> **What you need to do**
The answer should match the entries that follow exactly, except that no image appears in it.

Data excerpts
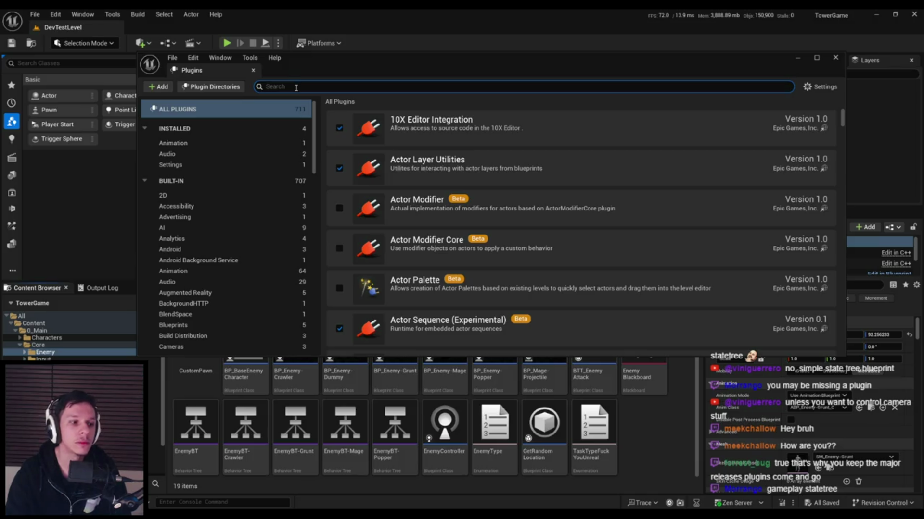
{"action": "type", "text": "state tree"}
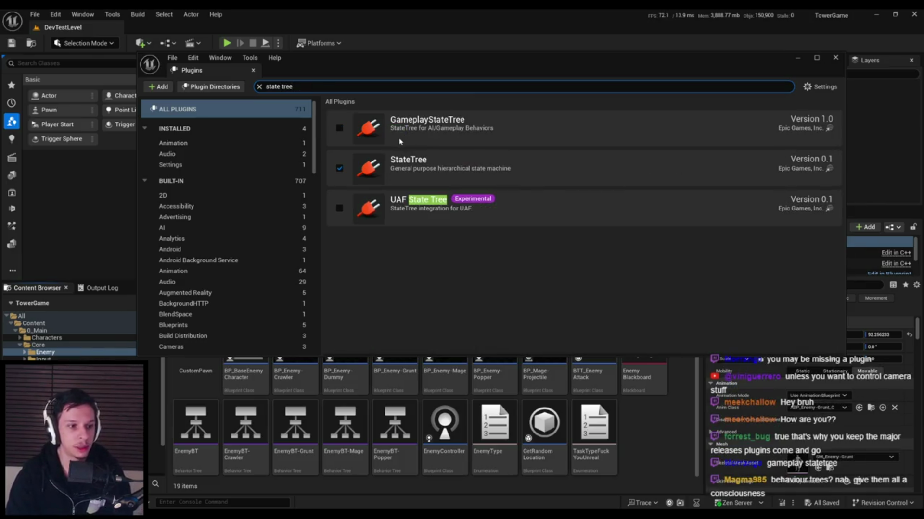
Tick the GameplayStateTree plugin checkbox to enable it.
{"action": "left_click", "coordinate": [339, 129]}
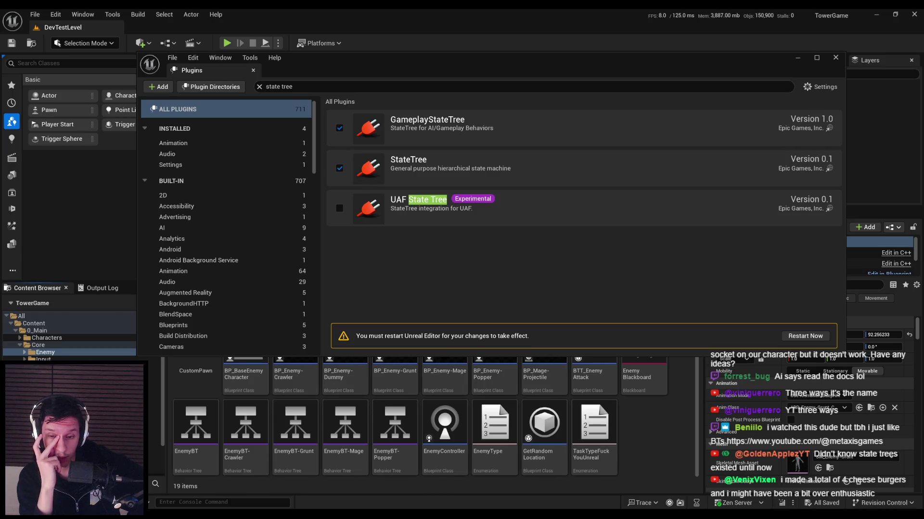
{"action": "left_click_drag", "start_coordinate": [304, 62], "coordinate": [316, 114]}
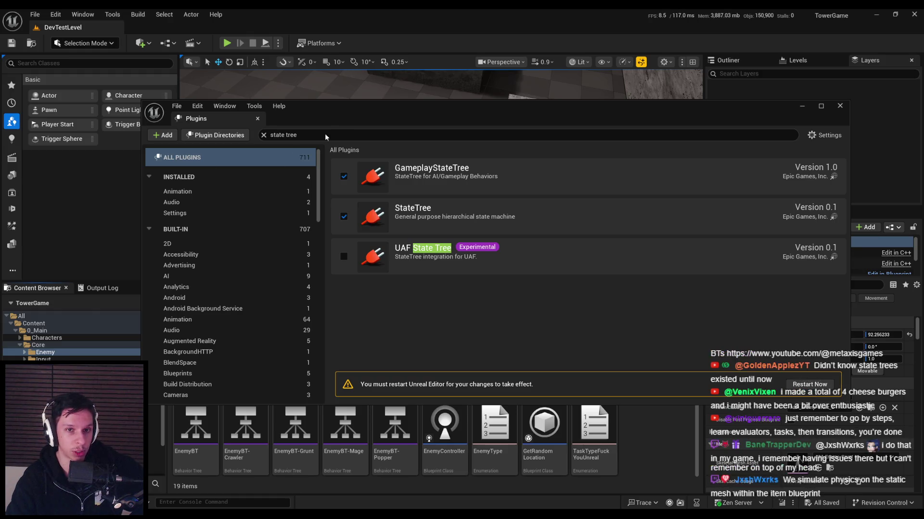
{"action": "left_click_drag", "start_coordinate": [335, 105], "coordinate": [353, 96]}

> **The answer**
{"action": "type", "text": "state tree"}
Tick the GameplayStateTree plugin checkbox to enable it.
{"action": "left_click", "coordinate": [339, 129]}
{"action": "left_click_drag", "start_coordinate": [304, 62], "coordinate": [316, 114]}
{"action": "left_click_drag", "start_coordinate": [335, 105], "coordinate": [353, 96]}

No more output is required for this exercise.